Paulo Duarte
Por esta altura já são muitas as palavras à volta da pandemia que atravessamos. Calam-se, e bem, as ruas e avenidas das nossas terras, mas surgem os ruídos interiores, sendo exteriorizados em palavras aqui e ali pelas redes, jornais, opiniões. A pedido da BIRD Magazine, que muito agradeço o convite, partilho algumas ideias soltas à volta da fé nestes tempos. Espero contribuir para serenar alguns corações nestes tempos novos que vivemos.
Olhando para os últimos vinte anos, todas as doenças têm tido o ataque à respiração como principal sintoma. A respiração caracteriza a vida orgânica. Começa com o grito e termina com o “último suspiro”. A respiração é fundamental e nós humanos somos os únicos que a conseguimos ajustar voluntariamente em inspirações/expirações profundas, tendo essa acção benéficos efeitos neurológicos. Os efeitos são a tranquilidade a começar a percorrer todo o ser.
O alento, em contexto bíblico, está ligado, de forma especial, a duas realidades: 1) “nefesh”, em hebraico, que depois se traduziu em “psiché”, em grego, e na nossa língua, uma das possibilidades, “alma”; 2) “ruah”, em hebraico, “pneuma”, em grego, e na nossa língua, uma das possibilidades, “espírito”. Depois de moldear o ser humano do pó da terra, Deus insufla o alento divino.

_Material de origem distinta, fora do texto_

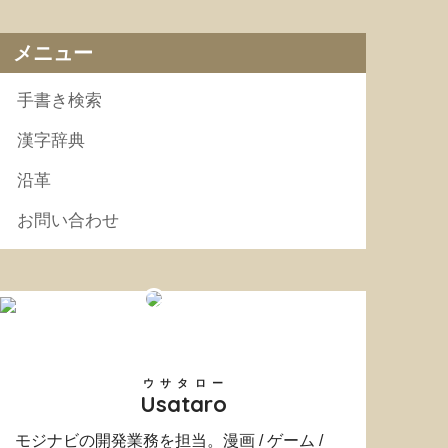
メニュー
手書き検索
漢字辞典
沿革
お問い合わせ
ウサタロー
Usataro
モジナビの開発業務を担当。漫画 / ゲーム /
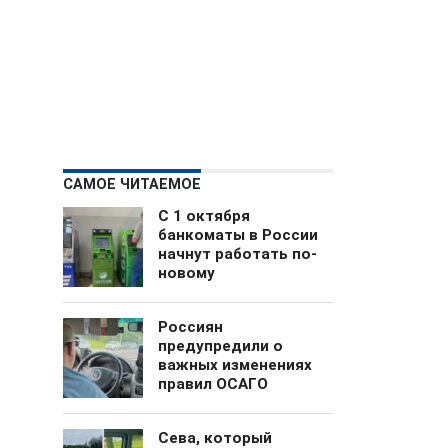
САМОЕ ЧИТАЕМОЕ
С 1 октября
банкоматы в России
начнут работать по-
новому
Россиян
предупредили о
важных изменениях
правил ОСАГО
Сева, который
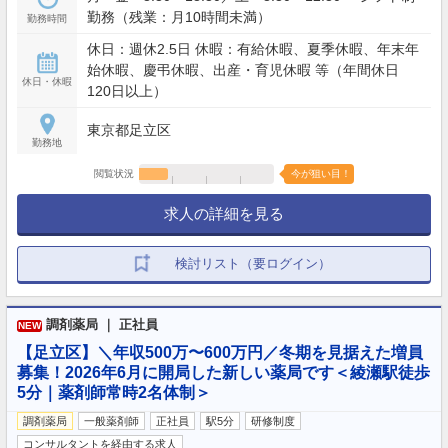
勤務（残業：月10時間未満）
勤務時間
休日：週休2.5日 休暇：有給休暇、夏季休暇、年末年
始休暇、慶弔休暇、出産・育児休暇 等（年間休日
休日・休暇
120日以上）
東京都足立区
勤務地
閲覧状況
今が狙い目！
求人の詳細を見る
検討リスト（要ログイン）
調剤薬局 ｜ 正社員
NEW
【足立区】＼年収500万〜600万円／冬期を見据えた増員
募集！2026年6月に開局した新しい薬局です＜綾瀬駅徒歩
5分｜薬剤師常時2名体制＞
調剤薬局
一般薬剤師
正社員
駅5分
研修制度
コンサルタントを経由する求人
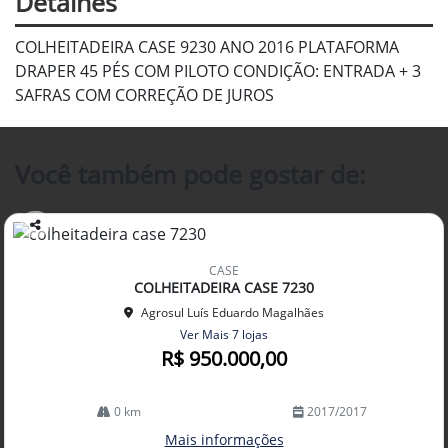
Detalhes
COLHEITADEIRA CASE 9230 ANO 2016 PLATAFORMA
DRAPER 45 PÉS COM PILOTO CONDIÇÃO: ENTRADA + 3
SAFRAS COM CORREÇÃO DE JUROS
Você também pode gostar de:
Co
mp
CASE
arti
COLHEITADEIRA CASE 7230
lhe
Agrosul Luís Eduardo Magalhães
Ver Mais 7 lojas
R$ 950.000,00
0 km
2017/2017
Mais informações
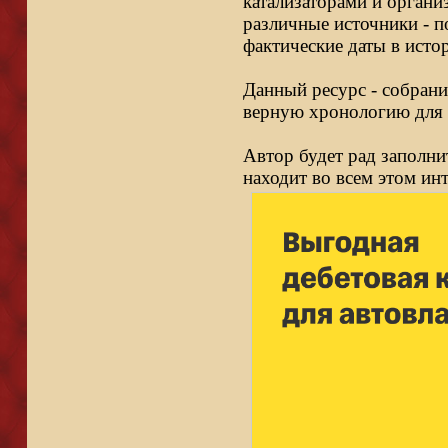
катализаторами и органи
различные источники - п
фактические даты в исто
Данный ресурс - собрани
верную хронологию для 
Автор будет рад заполни
находит во всем этом ин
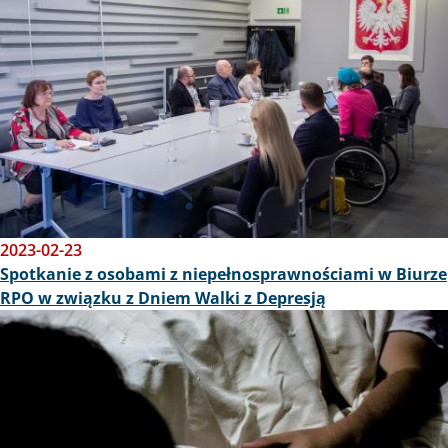
2023-02-23
Spotkanie z osobami z niepełnosprawnościami w Biurze
RPO w związku z Dniem Walki z Depresją
Obraz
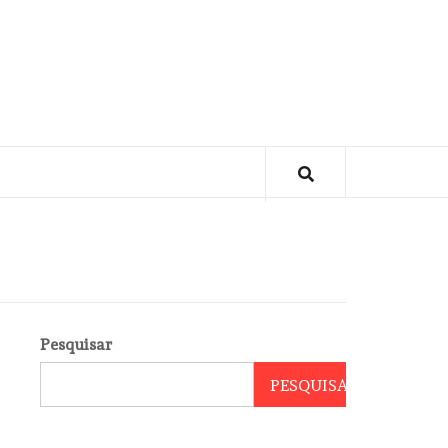
Pesquisar
PESQUISAR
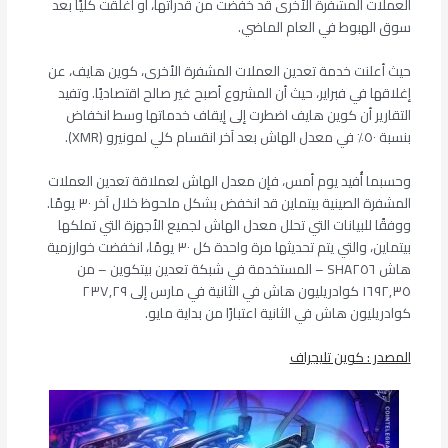
العملات المشفرة الأخرى قد خفضت من قدراتها، أو أغلقت كليًا بعد
سوق الهبوط في العام الماضي.
حيث أعلنت خدمة تعدين العملات المشفرة الأخرى، كوين هايف، عن
إغلاقها في فبراير، حيث أن المشروع أصبح غير صالح اقتصاديًا. وتفيد
التقارير أن كوين هايف اضطرت إلى إيقاف خدماتها وسط انخفاض
بنسبة ٥٠٪ في معدل الهاش بعد آخر انقسام كلي لمونيرو (XMR).
وحسبما أُفيد يوم أمس، فإن معدل الهاش لعملاقة تعدين العملات
المشفرة الصينية بيتماين قد انخفض بشكل ملحوظ خلال آخر ٣٠ يومًا.
ووفقًا للبيانات التي تحلل معدل الهاش لجميع الأجهزة التي تملكها
بيتماين، والتي يتم تحديثها مرة واحدة كل ٣٠ يومًا، انخفضت خوارزمية
هاش SHA٢٥٦ – المستخدمة في شبكة تعدين بيتكوين – من
١٦٩٢,٣٥ كوادريليون هاش في الثانية في مارس إلى ٢٣٧,٢٩
كوادريليون هاش في الثانية اعتبارًا من بداية مايو.
المصدر : كوين تليجراف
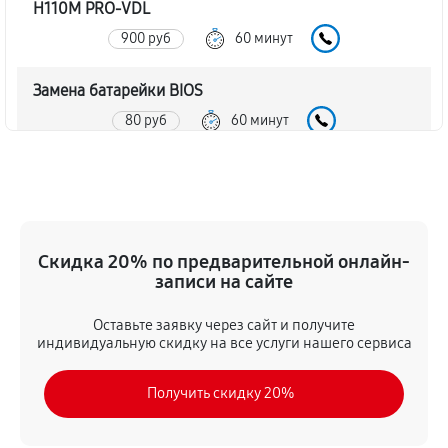
H110M PRO-VDL
900 руб
60 минут
Замена батарейки BIOS
80 руб
60 минут
Настройка BIOS материнской платы MSI H110M
PRO-VDL
140 руб
60 минут
Скидка 20% по предварительной онлайн-
записи на сайте
Оставьте заявку через сайт и получите
индивидуальную скидку на все услуги нашего сервиса
Получить скидку 20%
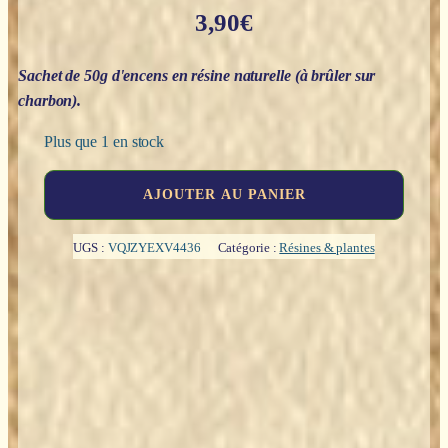
3,90
€
Sachet de 50g d'encens en résine naturelle (à brûler sur
charbon).
Plus que 1 en stock
quantité
AJOUTER AU PANIER
de
Résine
:
UGS :
VQJZYEXV4436
Catégorie :
Résines & plantes
7
Chakras
(30g)
-
Goloka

Os últimos anos têm caracterizado a nossa humanidade desde a produtividade. A economia, os valores de mercado, o dinheiro, o ter, têm crescido em grau de importância, relegando para o lado a importância das relações, da espiritualidade, do tempo, da paragem, do silêncio. O cansaço social está à vista. Quando há cansaço o sistema imunológico perde a força. A nossa humanidade, com tantas maravilhas, é certo, está cansada. No cansaço tem de haver paragem.
Quando paramos voluntariamente, férias, reflexão, oração, somos nós que controlamos o “ter”, sendo o “ser livre” a falar mais alto. Quando somos obrigados a parar, por doença pessoal ou colectiva, reparamos que é o “ter” que nos controla, estando o “ser” subjugado, não só o ser-pessoal, como o ser-colectivo, incluíndo a natureza.
Grande parte de nós está em casa. Assim tem de ser. Esta paragem forçada pode ser aproveitada para uma revisão de vida. Religião, na sua etimologia, significa re-ligar ou re-ler. Se nestes tempos somos confrontados com o simbólico da respiração, então, porque não tirar um tempo para crescer na interioridade, na espiritualidade, religando zonas de alma que possam estar dispersas, esquecidas, rejeitadas? A fé tem por base a confiança da luz, da clarividência que ajuda a fazer caminho, para lá de todas as sombras. A fé alicerça-se na vida maior que abre perspectivas da existência. Que releituras há a fazer dos acontecimentos vividos de agora ou já de longe, que deixaram feridas? Será que se considera essencial o mesmo de sempre?
Tomáš Halík, no livro “Paciência com Deus”, escreve “há que repetir uma e outra vez: a fé não é uma questão de problemas, mas de mistério, por isso nunca devemos abandonar o caminho da busca e da interrogação.” Ainda mais nestes tempos novos, em que tudo se abre na reinvenção da humanidade. Cada pessoa é chamada a não ficar no mesmo de sempre. Precisamente desde uma perspectiva de fé, o ser humano vai-se perceber, na sua individualidade, membro da grande comunidade que é a Casa comum de todos nós. Por isso, a paragem, dolorosa e obrigatória, está a levar a pôr em diálogo o “ter” e o “ser”, restabelecendo o ajuste necessário para a humanização. Os novos tempos só podem ser de novo alento, que nos encaminhem para um profundo sentido religioso e de fé: sermos uns para os outros nas muitas dimensões do Amor.